# [Problems and tasks]
1. From the rectangle area thread, repeat the passage starting at "In rectangle ABCD" and ending at "AMC 12 problem.)".
2. In the rectangle area thread, which segments does the opening problem statement introduce with the word "segment"?
3. What area for triangle AHF does the first answer in the rectangle area thread arrive at?

# [Selected extract]
------------------------------------------------
In rectangle ABCD below, points F and G lie on segment AB such that AF = FG = GB and E is the midpoint of segment DC. Also, segment AC intersects segment EF at H and segment EG at J. The area of rectangle ABCD is 70. Find the area of triangle AHF.

(Note: This question has been slightly changed from the original AMC 12 problem.)



  • Triangle AHF is similar to triangle CHE with ratio 2:3
  • Triangle AJG is similar to triangle CJE with ratio 4:3
  • $\begingroup$ Don't we need $J$ and $G$? or Is the $\Delta AHF$ this one? $\endgroup$ Apr 26, 2015 at 10:46
  • 1
    $\begingroup$ Did the joker do the drawing? $\endgroup$
    – Jiminion
    Nov 14, 2017 at 20:07

2 Answers 2


Let's say that $AB=3x$, $CD=2y$ and $BC=h$. Then, $$3xh = 2yh = 70,$$and $$x = \frac{2y}{3}.$$ The triangles $AFH$ and $HEC$ are similar and have area:

$$S_{AFH} = \frac{x h_1}{2}, S_{HEC} = \frac{y h_2}{2}$$

where $h_1$ and $h_2$ are the heights of the 2 triangles, with $h_1+h_2 = h$ and $h_1 = \frac{2h_2}{3}$. Then: $$h_1 = \frac{2h}{5}, h_2 = \frac{3h}{5},$$ and since $xh = \frac{70}{3}$, then:

$$S_{AFH} = \frac{x h}{5} = \frac{70}{15} = \frac{14}{3}$$


There's a "straightforward" vector solution:
Let $AB=b$, $AD=d$ the basis vectors and $[x\times y]$ be the cross product, since we're given $|[AB\times AD]|= 70$.
------------------------------------------------
# [Supplied entries]
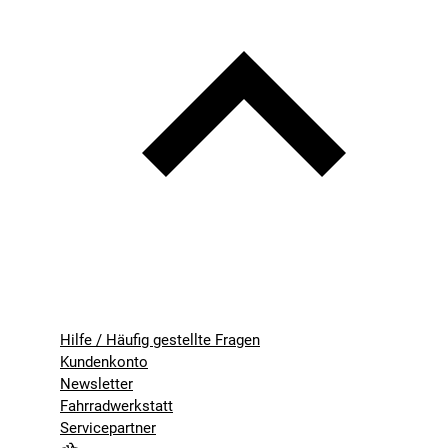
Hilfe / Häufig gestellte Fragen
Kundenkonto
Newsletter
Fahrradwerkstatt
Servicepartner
------------------------------------------------
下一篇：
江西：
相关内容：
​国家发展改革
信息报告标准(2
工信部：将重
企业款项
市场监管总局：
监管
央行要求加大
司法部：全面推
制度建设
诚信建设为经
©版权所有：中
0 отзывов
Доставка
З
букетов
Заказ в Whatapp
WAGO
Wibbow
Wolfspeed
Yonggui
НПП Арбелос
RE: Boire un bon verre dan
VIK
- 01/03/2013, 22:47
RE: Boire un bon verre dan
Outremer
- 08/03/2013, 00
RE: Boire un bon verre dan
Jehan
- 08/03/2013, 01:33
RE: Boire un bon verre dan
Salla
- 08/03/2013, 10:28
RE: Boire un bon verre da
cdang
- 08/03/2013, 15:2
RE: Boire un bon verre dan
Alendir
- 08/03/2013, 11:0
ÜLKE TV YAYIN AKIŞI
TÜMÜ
------------------------------------------------
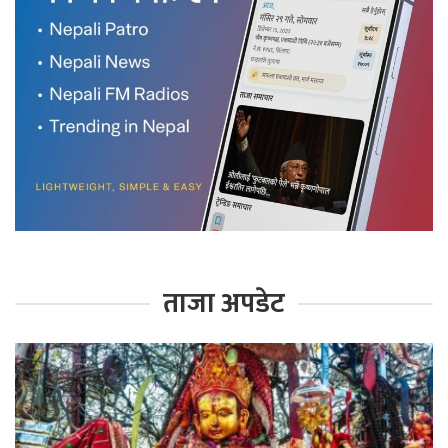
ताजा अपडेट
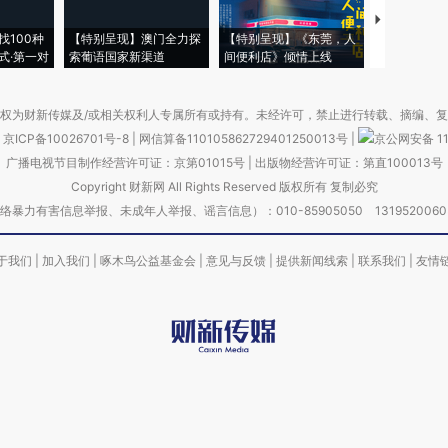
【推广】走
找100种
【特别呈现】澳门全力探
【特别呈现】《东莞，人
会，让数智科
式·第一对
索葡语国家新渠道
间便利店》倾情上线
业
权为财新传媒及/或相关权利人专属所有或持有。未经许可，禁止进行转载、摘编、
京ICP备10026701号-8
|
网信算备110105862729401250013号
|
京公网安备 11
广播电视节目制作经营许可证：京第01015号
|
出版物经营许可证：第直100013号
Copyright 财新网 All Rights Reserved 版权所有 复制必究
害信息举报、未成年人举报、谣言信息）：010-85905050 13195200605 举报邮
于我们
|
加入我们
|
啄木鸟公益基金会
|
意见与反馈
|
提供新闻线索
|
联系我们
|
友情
------------------------------------------------
# [Response list]
1.
In rectangle ABCD below, points F and G lie on segment AB such that AF = FG = GB and E is the midpoint of segment DC. Also, segment AC intersects segment EF at H and segment EG at J. The area of rectangle ABCD is 70. Find the area of triangle AHF.

(Note: This question has been slightly changed from the original AMC 12 problem.)

2. AB, DC, AC, EF, EG

3. 14/3